* **EXERCISE REQUIREMENTS**
From the line with "192 423 1391" through the line with "169 103 2057", inclusive, return each line of the data below exactly and leave the rest out.

* **RECORDS FOR THE EXERCISE**
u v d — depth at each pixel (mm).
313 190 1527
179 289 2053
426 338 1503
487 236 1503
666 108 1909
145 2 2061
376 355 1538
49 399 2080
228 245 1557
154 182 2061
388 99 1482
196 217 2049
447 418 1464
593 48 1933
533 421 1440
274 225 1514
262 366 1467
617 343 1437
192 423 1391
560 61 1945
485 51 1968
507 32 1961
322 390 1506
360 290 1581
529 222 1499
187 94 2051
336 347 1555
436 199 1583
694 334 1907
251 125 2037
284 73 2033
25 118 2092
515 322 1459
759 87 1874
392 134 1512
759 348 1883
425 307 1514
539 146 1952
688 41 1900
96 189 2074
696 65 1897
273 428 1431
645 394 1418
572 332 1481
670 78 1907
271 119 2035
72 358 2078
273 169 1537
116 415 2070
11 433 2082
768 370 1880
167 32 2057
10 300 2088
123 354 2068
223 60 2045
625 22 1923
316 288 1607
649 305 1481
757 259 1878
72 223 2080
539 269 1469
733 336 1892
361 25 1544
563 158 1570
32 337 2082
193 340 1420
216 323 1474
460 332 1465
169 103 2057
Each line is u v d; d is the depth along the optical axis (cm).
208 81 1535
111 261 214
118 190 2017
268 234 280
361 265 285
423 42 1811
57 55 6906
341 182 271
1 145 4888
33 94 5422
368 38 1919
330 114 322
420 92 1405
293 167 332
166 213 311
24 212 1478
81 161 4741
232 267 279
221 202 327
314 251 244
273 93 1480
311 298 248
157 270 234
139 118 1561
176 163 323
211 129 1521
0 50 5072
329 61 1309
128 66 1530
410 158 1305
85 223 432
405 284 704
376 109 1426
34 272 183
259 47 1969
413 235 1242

* **RESPONSE AREA**
192 423 1391
560 61 1945
485 51 1968
507 32 1961
322 390 1506
360 290 1581
529 222 1499
187 94 2051
336 347 1555
436 199 1583
694 334 1907
251 125 2037
284 73 2033
25 118 2092
515 322 1459
759 87 1874
392 134 1512
759 348 1883
425 307 1514
539 146 1952
688 41 1900
96 189 2074
696 65 1897
273 428 1431
645 394 1418
572 332 1481
670 78 1907
271 119 2035
72 358 2078
273 169 1537
116 415 2070
11 433 2082
768 370 1880
167 32 2057
10 300 2088
123 354 2068
223 60 2045
625 22 1923
316 288 1607
649 305 1481
757 259 1878
72 223 2080
539 269 1469
733 336 1892
361 25 1544
563 158 1570
32 337 2082
193 340 1420
216 323 1474
460 332 1465
169 103 2057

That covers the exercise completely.